Inverse AD Notes
Conventions
Unless noted otherwise, Linearization and Transpose are written for the raw-output-space inverse map. For complex tensors, Transpose means the adjoint under the real Frobenius inner product
\langle X, Y \rangle_{\mathbb{R}} = \operatorname{Re}\operatorname{tr}(X^\dagger Y).
Forward
The raw operator is
A \mapsto B = A^{-1}.
Linearization
Differentiating A B = I gives
\dot{B} = -B\,\dot{A}\,B.
JVP
The JVP is the same linearization evaluated at \dot{A}:
\operatorname{jvp}(\operatorname{inv})(A;\dot{A}) = -B\,\dot{A}\,B.
Transpose
For a raw output cotangent \bar{B}, the transpose map is
\bar{A} = -B^{\mathsf{H}}\,\bar{B}\,B^{\mathsf{H}}.
VJP (JAX convention)
JAX exposes the same transpose rule directly on the inverse output cotangent.
VJP (PyTorch convention)
PyTorch uses the same raw adjoint, typically via the corresponding solve formula. Real inputs remain in the real domain after the final cotangent projection.
Forward Definition
B = A^{-1}, \qquad A \in \mathbb{C}^{N \times N}
Forward Rule
Differentiate A B = I:
\dot{A} B + A \dot{B} = 0
so
\dot{B} = -B\,\dot{A}\,B.
Reverse Rule
Given a cotangent \bar{B}:
\bar{A} = -B^{\mathsf{H}}\,\bar{B}\,B^{\mathsf{H}}.

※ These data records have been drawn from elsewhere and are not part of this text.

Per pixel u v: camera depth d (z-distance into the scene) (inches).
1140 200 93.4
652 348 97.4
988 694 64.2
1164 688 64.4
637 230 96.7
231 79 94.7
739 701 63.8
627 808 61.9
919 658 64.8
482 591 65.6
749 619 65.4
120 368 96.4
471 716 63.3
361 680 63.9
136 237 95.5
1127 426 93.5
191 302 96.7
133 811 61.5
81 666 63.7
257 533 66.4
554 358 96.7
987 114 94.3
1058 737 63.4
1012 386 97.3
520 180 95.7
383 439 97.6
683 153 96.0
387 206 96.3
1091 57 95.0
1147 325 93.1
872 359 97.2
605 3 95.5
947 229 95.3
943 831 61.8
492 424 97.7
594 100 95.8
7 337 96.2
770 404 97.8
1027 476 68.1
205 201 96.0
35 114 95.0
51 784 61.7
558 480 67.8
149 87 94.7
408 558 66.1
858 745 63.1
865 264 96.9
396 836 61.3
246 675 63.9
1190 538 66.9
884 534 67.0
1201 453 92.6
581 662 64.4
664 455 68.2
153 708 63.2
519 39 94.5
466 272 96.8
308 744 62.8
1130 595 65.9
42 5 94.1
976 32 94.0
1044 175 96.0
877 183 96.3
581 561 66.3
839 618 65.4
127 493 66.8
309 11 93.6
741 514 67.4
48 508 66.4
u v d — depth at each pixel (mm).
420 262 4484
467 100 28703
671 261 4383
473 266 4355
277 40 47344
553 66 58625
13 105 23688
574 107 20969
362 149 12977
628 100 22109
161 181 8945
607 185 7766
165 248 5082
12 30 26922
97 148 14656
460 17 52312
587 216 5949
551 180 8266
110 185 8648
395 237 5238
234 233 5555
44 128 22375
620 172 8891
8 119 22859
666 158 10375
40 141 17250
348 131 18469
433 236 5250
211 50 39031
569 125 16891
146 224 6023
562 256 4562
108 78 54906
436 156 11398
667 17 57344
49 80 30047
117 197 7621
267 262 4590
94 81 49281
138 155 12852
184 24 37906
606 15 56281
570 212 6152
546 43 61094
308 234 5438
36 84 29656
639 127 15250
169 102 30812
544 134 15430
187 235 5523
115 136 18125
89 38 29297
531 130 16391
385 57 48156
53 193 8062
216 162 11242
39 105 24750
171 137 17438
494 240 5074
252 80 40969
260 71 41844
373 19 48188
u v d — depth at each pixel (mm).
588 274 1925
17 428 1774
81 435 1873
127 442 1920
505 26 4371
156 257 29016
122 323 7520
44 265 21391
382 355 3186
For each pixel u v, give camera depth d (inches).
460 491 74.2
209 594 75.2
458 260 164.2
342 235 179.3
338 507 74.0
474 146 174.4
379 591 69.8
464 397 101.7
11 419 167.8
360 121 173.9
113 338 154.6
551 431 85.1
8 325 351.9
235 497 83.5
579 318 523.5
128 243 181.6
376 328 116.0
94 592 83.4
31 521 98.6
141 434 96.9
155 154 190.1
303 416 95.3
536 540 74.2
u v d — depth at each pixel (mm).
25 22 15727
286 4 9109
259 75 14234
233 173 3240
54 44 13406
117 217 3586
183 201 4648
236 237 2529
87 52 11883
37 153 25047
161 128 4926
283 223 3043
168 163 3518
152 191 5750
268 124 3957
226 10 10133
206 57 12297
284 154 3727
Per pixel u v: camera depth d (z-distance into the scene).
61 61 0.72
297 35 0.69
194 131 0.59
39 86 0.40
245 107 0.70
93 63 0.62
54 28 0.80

This is the adjoint of the JVP under the Frobenius inner product.
Relationship to solve
inv(A) is the special case of solve(A, I). Reusing the solve notation immediately recovers
- JVP: \dot{B} = -B\,\dot{A}\,B
- VJP: \bar{A} = -B^{\mathsf{H}}\,\bar{B}\,B^{\mathsf{H}}
For higher-order AD, it is often more stable to treat the inverse as an implicit linear solve rather than as a primitive cached matrix product.
Verification
Forward reconstruction
A B \approx I.
Backward checks
Compare JVP/VJP against finite differences on scalar losses of the inverse.
References
- M. B. Giles, “An extended collection of matrix derivative results for forward and reverse mode AD,” 2008.
- P. S. Dwyer and M. S. Macphail, “Symbolic Matrix Derivatives,” 1948.
DB Families
The DB publishes the inverse tensor directly.
The DB validates the inverse output for the extended variant and treats status metadata as nondifferentiable.
The tensor inverse family is the index-reshaped analogue of the same inverse rule.